Jelena Hoffmann stört, sagt sie, dass „sehr vieles auf Unehrlichkeit dieser Abstimmung hinweist“. Damit erweise man der Demokratie keinen Dienst. Dass Franz Müntefering die Abgeordneten „eingeladen“ hat, mit einer Enthaltung den Weg zu Neuwahlen frei zu machen, findet sie
„schizophren“. Diese Herangehensweise „hat mir den Rest gegeben“, sagt die 58-Jährige. Eine erneute Kandidatur hatte sie bereits vor drei Jahren ausgeschlossen.

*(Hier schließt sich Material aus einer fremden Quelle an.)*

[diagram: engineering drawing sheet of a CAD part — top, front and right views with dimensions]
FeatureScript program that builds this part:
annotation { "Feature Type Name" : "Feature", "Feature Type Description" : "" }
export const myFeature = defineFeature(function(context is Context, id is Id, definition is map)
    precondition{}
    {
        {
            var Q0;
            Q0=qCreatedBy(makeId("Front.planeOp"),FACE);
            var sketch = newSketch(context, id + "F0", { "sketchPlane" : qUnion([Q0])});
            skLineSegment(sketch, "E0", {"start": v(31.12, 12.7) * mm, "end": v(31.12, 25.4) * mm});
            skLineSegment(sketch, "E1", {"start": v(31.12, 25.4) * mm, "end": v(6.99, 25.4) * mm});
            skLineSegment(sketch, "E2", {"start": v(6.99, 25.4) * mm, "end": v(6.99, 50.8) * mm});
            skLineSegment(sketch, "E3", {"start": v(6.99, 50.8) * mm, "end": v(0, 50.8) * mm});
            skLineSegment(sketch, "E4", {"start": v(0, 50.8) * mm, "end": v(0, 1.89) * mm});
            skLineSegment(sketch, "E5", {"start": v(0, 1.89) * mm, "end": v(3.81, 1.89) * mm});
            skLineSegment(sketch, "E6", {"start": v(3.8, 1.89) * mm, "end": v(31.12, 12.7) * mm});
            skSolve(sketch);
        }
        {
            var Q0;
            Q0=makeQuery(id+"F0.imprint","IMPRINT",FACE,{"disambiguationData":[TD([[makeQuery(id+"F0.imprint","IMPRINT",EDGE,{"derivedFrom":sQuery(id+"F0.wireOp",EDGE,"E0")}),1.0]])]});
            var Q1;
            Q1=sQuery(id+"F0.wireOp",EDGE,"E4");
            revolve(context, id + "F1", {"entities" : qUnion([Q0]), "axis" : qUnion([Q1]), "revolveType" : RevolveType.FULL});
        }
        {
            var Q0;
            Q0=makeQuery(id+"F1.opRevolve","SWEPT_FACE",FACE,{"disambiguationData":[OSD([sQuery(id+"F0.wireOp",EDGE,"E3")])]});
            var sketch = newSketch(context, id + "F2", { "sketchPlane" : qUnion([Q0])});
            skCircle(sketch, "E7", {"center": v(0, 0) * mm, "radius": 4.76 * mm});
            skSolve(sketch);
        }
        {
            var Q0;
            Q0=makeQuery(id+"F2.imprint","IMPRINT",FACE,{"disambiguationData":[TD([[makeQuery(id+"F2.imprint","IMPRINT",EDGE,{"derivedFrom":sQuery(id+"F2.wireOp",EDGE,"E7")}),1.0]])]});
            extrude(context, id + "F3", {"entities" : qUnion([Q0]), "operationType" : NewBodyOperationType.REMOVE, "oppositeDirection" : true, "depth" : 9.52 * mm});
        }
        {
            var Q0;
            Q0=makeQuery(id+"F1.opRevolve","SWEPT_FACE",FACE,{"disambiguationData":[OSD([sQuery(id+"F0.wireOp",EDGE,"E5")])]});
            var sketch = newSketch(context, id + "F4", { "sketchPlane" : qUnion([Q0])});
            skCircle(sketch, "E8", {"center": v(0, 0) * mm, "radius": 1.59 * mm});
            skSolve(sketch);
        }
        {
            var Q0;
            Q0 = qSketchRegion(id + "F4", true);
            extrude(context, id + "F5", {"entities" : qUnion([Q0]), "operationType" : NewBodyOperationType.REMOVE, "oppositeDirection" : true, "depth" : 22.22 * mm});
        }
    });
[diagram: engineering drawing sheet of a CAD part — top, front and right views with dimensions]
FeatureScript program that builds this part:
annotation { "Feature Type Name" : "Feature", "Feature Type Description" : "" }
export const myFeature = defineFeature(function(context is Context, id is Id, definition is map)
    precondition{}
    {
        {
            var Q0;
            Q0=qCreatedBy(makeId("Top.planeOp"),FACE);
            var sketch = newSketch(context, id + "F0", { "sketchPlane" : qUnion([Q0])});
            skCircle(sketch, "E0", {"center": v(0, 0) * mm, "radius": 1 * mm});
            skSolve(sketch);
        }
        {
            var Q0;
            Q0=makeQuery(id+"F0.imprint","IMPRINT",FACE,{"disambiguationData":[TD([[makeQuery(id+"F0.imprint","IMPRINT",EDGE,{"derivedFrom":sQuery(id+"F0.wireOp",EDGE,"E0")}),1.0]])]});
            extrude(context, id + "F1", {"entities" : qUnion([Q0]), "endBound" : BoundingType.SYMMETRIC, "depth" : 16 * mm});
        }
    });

Der prominenteste Widerspenstige ist der Grüne Werner Schulz: Der Ex-Bürgerrechtler führte zwischen 1990 und 1994 die Gruppe der Abgeordneten vom Bündnis 90 im Bundestag. Jetzt ist er wirtschaftspolitischer Sprecher und will sich nicht dafür hergeben, dass der Kanzler und die SPD sich die Verfassung „hinbiegen“. Wenn er Neuwahlen wolle, könne er ja zurücktreten, rät Schulz Schröder. In der Grünen-Fraktion und der Parteiführung wird bemerkt, dass Schulz Drohung mit der Organklage just nach dem Wochenende „lautstark vorgetragen wurde“, an dem er selbst mit dem Versuch gescheitert war, auf einem aussichtsreichen Platz auf der Berliner Landesliste der Grünen für Neuwahlen aufgestellt zu werden. „Der will mit einem starken Signal abtreten“, heißt es in der Parteiführung.